En dan kom ik bij Nieuw Balinge. Het dorp is pas rond 1900 ontstaan langs de Verlengde Middenraai. Ik citeer even hoe dat gegaan is: Na het graven van de verlengde Hoogeveensche Vaart in 1860 kwamen er ook dorpen als Noordscheschut en Nieuweroord aan het water te liggen. De vervening ging steeds verder zuidwaarts, totdat de provinciegrens werd bereikt. Het gevolg was een uitermate rechthoekig wijkenstelsel.
Ook ten noorden van de Verlengde Hoogeveensche Vaart verrezen na 1860 nederzettingen. Ten noorden van dit turf-afvoerwater werd de Middenraai gegraven en ontstond het dorp Nieuw-Balinge. Hetzelfde gebeurde met Tiendeveen, dat ook een verbinding met de Vaart kreeg.

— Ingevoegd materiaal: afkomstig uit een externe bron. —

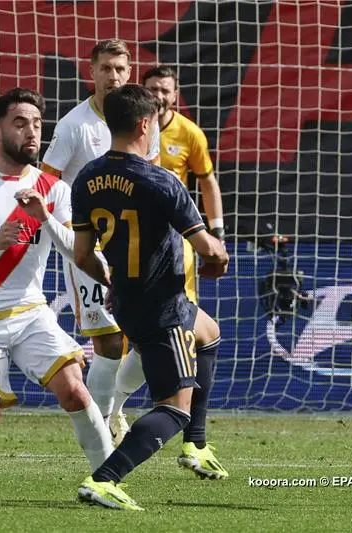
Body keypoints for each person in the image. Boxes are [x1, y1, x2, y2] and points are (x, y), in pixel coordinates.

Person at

Hier ontstond een noord-oost gericht wijkenstelsel. In het verlengde van de Middenraai ontstond ver in het noorden de veenkolonie Witteveen. De N.V. Ontginningsmaatschappij Het Lantschap Drenthe ontgon hier vanaf 1925 maar liefst 1700 hectare in werkverschaffing. Hier werden boerderijen en arbeiderswoningen gebouwd. Tevens werd een 167 ha groot naaldbos aangelegd.
In Nieuw-Balinge kom ik langs de plaats waar men nog een oude kiepkar heeft staan die men gebruikt heeft bij de turfwinning. Ik hoop wel dat men de kar nog eens goed conserveert, want niet alleen de arbeid, maar ook de tijd heeft er zijn sporen op nagelaten. Daarvoor staat dit gedicht: Bloed, zweet en tranen door noeste veenarbeid
Schiep bij de mensen onderlinge saamhorigheid
Want vele sterke mannen gingen dagelijks heen
Om te zwoegen voor een toekomst en te werken in het veen
Nieuw – Balinge was geboren door inzet, verbondenheid en sterke wil
Nu na meer dan honderd jaren staan we daar nog heel graag bij stil
De eerlijkheid gebiedt me te zeggen dat ik het niet een mooi gedicht vind. Het loopt niet en ook de vrouwen werkten in het veen. Maar het is wel met het hart geschreven en vol liefde voor het dorp en zijn (vroegere) bewoners.
Na de kiepkar bereik ik al snel de Mantingerweg. Ik loop nog maar net op deze weg of ik zie in de verte al wat roods aan de kant staan. Saak staat met de bus bij de ijsbaan en zit heerlijk op een tuinstoel tegen het Mantingerveld aan, gadegeslagen door een paar stieren. Als ik vlakbij ben, komt ze in de benen en staat met een blikje bier klaar als ik op de tuinstoel ga zitten. Ik heb 27 kilometer gelopen, maar voel mij heel wat beter dan de vorige keren. Het was nu wel 10 graden koeler en heerlijk wandelweer. Volgende keer op naar Orvelte.